Initially, I thought that normal induction would be enough. To simplify the problem, I tried letting $3^n = k$ and then prove for every $k$, except I couldn't get it to work (plus I'm not sure if that is entirely "accurate," that is whether or not I have to prove this for just the $k$s that are a power of $3$). I also tried to rearrange $2^{3^{n+1}}+1$ so that it would have a factor of $3^{n+2}$ in all terms (using the assumption that $2^{3^n}+1$ is divisible by $3^{n+1}$), but got nowhere. For the same reasons, strong induction also failed to work out, but I still suspect that I just need to rearrange the terms correctly.
I appreciate all and any help.
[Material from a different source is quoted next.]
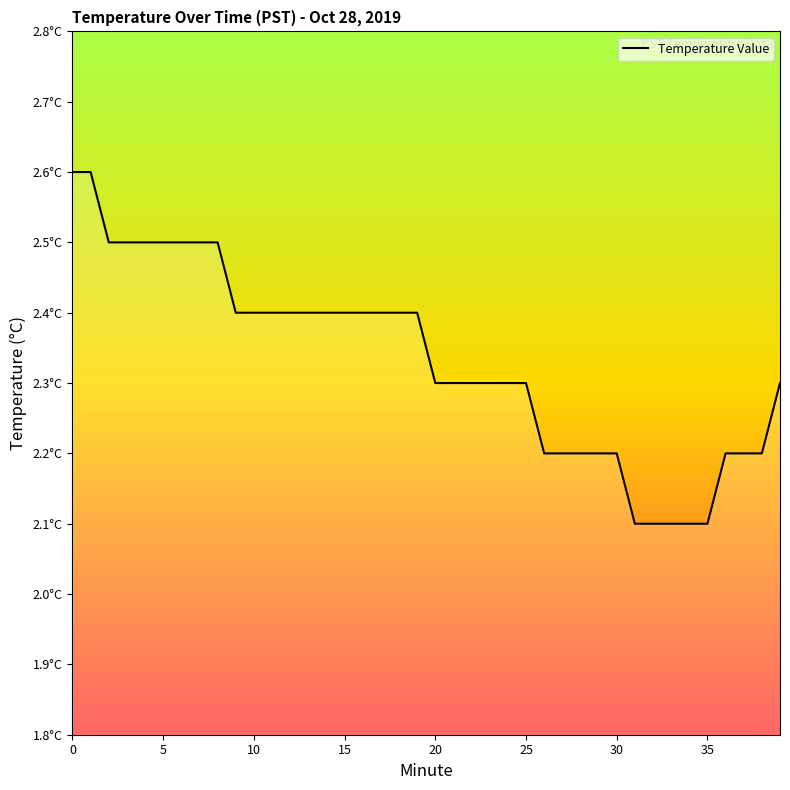

What is the label of the 21st point from the left?

20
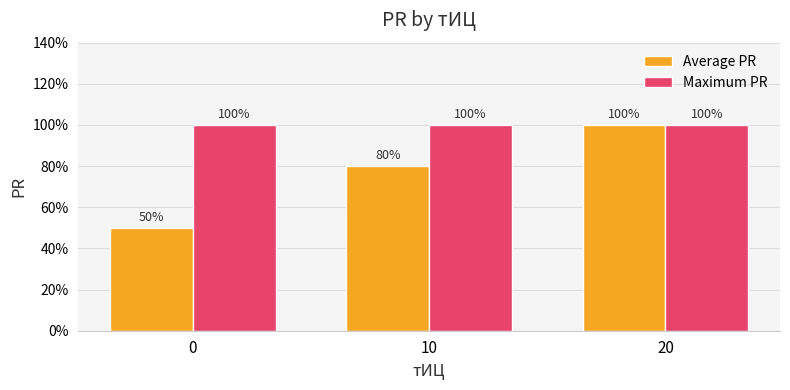

Are the bars horizontal?

No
Thank you kindly!
Let $P(n) \equiv 3^{n+1} \mid (2^{3^n}+1)$
$P(0)$ is true since $3 \mid 3$.
Suppose $P(k)$ is true for some $k \in [0..\infty)$.
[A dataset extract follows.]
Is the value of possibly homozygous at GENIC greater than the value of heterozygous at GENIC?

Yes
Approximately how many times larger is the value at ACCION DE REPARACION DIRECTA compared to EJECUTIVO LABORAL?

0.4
We need to demonstrate that this implies $P(k+1)$ is true.
$2^{3^{k+1}}+1 = \left( 2^{3^k} \right)^3 + 1 = \left(2^{3^k}+1 \right) \left( \left( 2^{3^k} \right)^2 - 2^{3^k} + 1 \right)$
We note that, by hypothesis, $3^{k+1} \mid 2^{3^k}+1$. If we can demonstrate that $3 \mid \left( 2^{3^k} \right)^2 - 2^{3^k} + 1$, then it will follow that $3^{k+2} \mid (2^{3^{k+1}}+1)$; that is to say P(k+1) is true, and we will be done.
We demonstrate below that $3 \mid \left( 2^{3^k} \right)^2 - 2^{3^k} + 1$
Note that $3^k$ is an odd number for all $k \in [0..\infty)$. Computing modulo $3$, we find
\begin{align} \left( 2^{3^k} \right)^2 - 2^{3^k} + 1 &\equiv \left( (-1)^{3^k} \right)^2 - (-1)^{3^k} + 1 \pmod 3\\ &\equiv (-1)^2 - (-1) + 1 \pmod 3\\ &\equiv 1 + 1 + 1 \pmod 3\\ &\equiv 0 \pmod 3\\ \end{align}